» REQUIRED WORK:
Transcribe the entries below exactly; leave every image out.

BEGIN STORED DATA

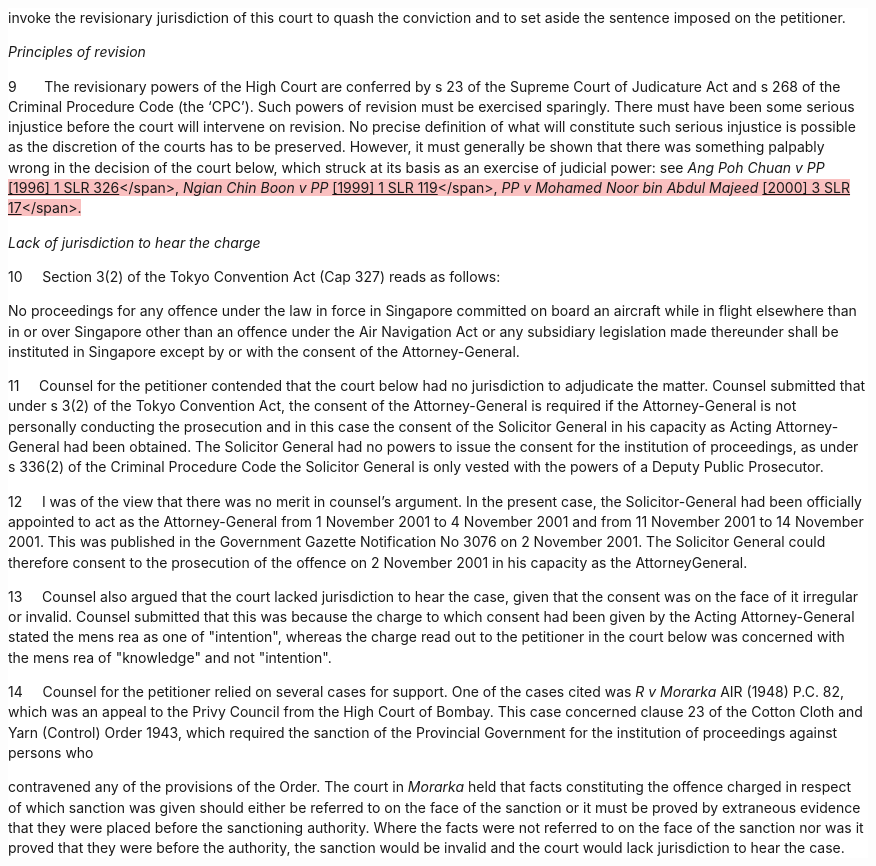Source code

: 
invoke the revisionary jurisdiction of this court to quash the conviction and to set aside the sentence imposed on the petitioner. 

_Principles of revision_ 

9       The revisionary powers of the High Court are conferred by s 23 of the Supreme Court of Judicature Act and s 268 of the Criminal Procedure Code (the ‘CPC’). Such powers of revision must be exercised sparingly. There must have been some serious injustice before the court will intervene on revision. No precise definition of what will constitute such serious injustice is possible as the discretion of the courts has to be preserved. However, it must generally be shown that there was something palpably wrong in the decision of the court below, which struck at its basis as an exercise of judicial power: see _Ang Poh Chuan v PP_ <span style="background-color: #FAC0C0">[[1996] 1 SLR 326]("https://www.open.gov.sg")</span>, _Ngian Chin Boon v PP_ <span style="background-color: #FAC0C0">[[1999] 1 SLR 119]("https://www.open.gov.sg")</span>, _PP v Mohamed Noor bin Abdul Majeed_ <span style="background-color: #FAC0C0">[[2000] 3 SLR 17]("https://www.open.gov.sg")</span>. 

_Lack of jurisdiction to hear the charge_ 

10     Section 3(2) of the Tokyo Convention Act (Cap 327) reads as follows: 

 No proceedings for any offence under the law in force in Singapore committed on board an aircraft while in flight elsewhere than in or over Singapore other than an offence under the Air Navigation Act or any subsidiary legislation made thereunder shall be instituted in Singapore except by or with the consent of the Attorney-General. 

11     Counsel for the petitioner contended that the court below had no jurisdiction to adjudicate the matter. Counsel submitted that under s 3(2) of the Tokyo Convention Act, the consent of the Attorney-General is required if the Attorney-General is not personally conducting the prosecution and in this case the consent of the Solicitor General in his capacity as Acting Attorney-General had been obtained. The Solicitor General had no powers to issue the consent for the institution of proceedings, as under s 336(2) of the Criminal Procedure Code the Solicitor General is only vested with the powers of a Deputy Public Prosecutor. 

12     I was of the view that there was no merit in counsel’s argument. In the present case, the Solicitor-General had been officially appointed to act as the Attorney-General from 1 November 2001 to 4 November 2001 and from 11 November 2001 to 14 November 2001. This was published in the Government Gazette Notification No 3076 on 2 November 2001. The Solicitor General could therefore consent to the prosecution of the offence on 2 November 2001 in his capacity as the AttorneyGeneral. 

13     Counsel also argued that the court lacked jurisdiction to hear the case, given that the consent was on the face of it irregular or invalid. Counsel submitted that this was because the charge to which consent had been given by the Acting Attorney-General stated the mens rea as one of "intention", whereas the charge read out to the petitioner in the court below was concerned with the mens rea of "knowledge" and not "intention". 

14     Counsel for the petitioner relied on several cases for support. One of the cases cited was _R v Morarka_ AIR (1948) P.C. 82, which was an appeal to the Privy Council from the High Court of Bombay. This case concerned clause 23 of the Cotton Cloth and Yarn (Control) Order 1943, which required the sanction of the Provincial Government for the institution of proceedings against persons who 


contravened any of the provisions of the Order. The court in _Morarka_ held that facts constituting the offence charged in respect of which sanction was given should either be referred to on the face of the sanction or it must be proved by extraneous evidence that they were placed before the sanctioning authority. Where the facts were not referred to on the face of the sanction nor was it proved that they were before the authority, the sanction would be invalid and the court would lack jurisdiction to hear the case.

END STORED DATA

» TASK ANSWER:
Source code

: 
invoke the revisionary jurisdiction of this court to quash the conviction and to set aside the sentence imposed on the petitioner. 

_Principles of revision_ 

9       The revisionary powers of the High Court are conferred by s 23 of the Supreme Court of Judicature Act and s 268 of the Criminal Procedure Code (the ‘CPC’). Such powers of revision must be exercised sparingly. There must have been some serious injustice before the court will intervene on revision. No precise definition of what will constitute such serious injustice is possible as the discretion of the courts has to be preserved. However, it must generally be shown that there was something palpably wrong in the decision of the court below, which struck at its basis as an exercise of judicial power: see _Ang Poh Chuan v PP_ <span style="background-color: #FAC0C0">[[1996] 1 SLR 326]("https://www.open.gov.sg")</span>, _Ngian Chin Boon v PP_ <span style="background-color: #FAC0C0">[[1999] 1 SLR 119]("https://www.open.gov.sg")</span>, _PP v Mohamed Noor bin Abdul Majeed_ <span style="background-color: #FAC0C0">[[2000] 3 SLR 17]("https://www.open.gov.sg")</span>. 

_Lack of jurisdiction to hear the charge_ 

10     Section 3(2) of the Tokyo Convention Act (Cap 327) reads as follows: 

 No proceedings for any offence under the law in force in Singapore committed on board an aircraft while in flight elsewhere than in or over Singapore other than an offence under the Air Navigation Act or any subsidiary legislation made thereunder shall be instituted in Singapore except by or with the consent of the Attorney-General. 

11     Counsel for the petitioner contended that the court below had no jurisdiction to adjudicate the matter. Counsel submitted that under s 3(2) of the Tokyo Convention Act, the consent of the Attorney-General is required if the Attorney-General is not personally conducting the prosecution and in this case the consent of the Solicitor General in his capacity as Acting Attorney-General had been obtained. The Solicitor General had no powers to issue the consent for the institution of proceedings, as under s 336(2) of the Criminal Procedure Code the Solicitor General is only vested with the powers of a Deputy Public Prosecutor. 

12     I was of the view that there was no merit in counsel’s argument. In the present case, the Solicitor-General had been officially appointed to act as the Attorney-General from 1 November 2001 to 4 November 2001 and from 11 November 2001 to 14 November 2001. This was published in the Government Gazette Notification No 3076 on 2 November 2001. The Solicitor General could therefore consent to the prosecution of the offence on 2 November 2001 in his capacity as the AttorneyGeneral. 

13     Counsel also argued that the court lacked jurisdiction to hear the case, given that the consent was on the face of it irregular or invalid. Counsel submitted that this was because the charge to which consent had been given by the Acting Attorney-General stated the mens rea as one of "intention", whereas the charge read out to the petitioner in the court below was concerned with the mens rea of "knowledge" and not "intention". 

14     Counsel for the petitioner relied on several cases for support. One of the cases cited was _R v Morarka_ AIR (1948) P.C. 82, which was an appeal to the Privy Council from the High Court of Bombay. This case concerned clause 23 of the Cotton Cloth and Yarn (Control) Order 1943, which required the sanction of the Provincial Government for the institution of proceedings against persons who 


contravened any of the provisions of the Order. The court in _Morarka_ held that facts constituting the offence charged in respect of which sanction was given should either be referred to on the face of the sanction or it must be proved by extraneous evidence that they were placed before the sanctioning authority. Where the facts were not referred to on the face of the sanction nor was it proved that they were before the authority, the sanction would be invalid and the court would lack jurisdiction to hear the case.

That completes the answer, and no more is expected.